Mitchell è consapevole delle connotazioni negative associate alla terapia con le bambole reborn maschio e femmine, poiché l’ha trovata offensiva quando l’ha vista per la prima volta circa dieci anni fa. Ricorda:

“All’inizio ho avuto qualche problema. “Ho guardato la bambola troppo a lungo. Non prestavo attenzione al paziente affetto da demenza, ero concentrata sulla bambola”.

Tuttavia, chi utilizza con successo il trattamento con le reborn dolls è più felice, sorride di più e la sua comunicazione è migliorata, come si nota una volta che si volge lo sguardo in un’altra direzione”.

Mitchell è ora emerso come un forte sostenitore del trattamento con le bambole. Egli sostiene che alcuni individui con Alzheimer avanzato sono “molto angosciati, estremamente infelici, e vengono loro prescritte dosi piuttosto elevate di farmaci modificatori del comportamento”.

Questi farmaci sono potenti sedativi che “privano la persona dei suoi sensi”, spiega.

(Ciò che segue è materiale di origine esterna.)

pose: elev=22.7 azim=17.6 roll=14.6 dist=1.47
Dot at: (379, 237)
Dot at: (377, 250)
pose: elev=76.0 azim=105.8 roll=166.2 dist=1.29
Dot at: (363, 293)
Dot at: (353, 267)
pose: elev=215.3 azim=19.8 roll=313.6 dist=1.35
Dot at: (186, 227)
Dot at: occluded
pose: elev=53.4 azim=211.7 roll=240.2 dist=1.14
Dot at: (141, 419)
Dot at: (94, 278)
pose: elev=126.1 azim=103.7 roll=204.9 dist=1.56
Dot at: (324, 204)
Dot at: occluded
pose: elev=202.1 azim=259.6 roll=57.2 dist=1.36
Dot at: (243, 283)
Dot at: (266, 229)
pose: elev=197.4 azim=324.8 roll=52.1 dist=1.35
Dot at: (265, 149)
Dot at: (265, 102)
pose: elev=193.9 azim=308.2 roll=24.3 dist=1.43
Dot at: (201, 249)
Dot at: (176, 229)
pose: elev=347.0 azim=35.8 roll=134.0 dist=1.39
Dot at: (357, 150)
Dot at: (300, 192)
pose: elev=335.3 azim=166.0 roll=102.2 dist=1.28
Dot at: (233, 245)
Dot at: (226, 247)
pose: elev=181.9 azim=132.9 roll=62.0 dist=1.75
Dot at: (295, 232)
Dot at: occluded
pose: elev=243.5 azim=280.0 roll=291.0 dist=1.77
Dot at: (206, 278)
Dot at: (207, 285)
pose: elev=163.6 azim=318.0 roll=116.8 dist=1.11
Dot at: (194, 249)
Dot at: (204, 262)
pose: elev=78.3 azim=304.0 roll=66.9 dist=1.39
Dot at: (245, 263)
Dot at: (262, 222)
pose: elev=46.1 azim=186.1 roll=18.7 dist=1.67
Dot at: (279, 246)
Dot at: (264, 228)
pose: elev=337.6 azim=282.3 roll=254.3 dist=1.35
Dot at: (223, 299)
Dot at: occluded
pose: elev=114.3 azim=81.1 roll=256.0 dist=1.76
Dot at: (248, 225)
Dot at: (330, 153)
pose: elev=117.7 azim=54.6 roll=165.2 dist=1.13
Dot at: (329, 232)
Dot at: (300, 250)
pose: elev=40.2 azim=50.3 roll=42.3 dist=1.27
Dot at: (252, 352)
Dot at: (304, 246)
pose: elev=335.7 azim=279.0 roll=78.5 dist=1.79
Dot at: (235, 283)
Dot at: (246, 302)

Ha poi aggiunto che alcuni individui che traggono beneficio dal trattamento con le bambole reborn non hanno più bisogno di quei farmaci “perché sono pacificati e soddisfatti dalle loro bambole”.

Le reborn dolls possono facilitare le attività quotidiane e la conversazione

Secondo Mitchell, avere una bambola vicino può rendere meno stressanti, sia per il residente che per l’assistente, attività di routine come vestirsi e fare il bagno.

Inoltre, può migliorare il momento dei pasti, perché alcune persone affette da demenza mangiano e bevono di più quando cercano di nutrire la loro bambola mentre sono sedute a tavola.

La terapia con le bambole realistiche in silicone può aiutare la persona a dormire meglio, poiché incoraggia a rimboccarsi le coperte durante la notte. Secondo Mitchell, il ragionamento è che se la mia bambola va a letto, io dovrei seguirla.

Una persona con malattia di Alzheimer avanzata può trarre beneficio dal trattamento con le bambole reborn per esprimere eventuali problemi fisici.

Mitchell ricorda che una donna gli disse che la bocca della sua bambola le faceva male e che le era impossibile mangiare. Abbiamo osservato la bocca della donna e abbiamo scoperto che aveva un ascesso dentale, che sarebbe stato estremamente doloroso.

La donna sosteneva di non essere in agonia, ma era in grado di esprimerlo attraverso la bambola.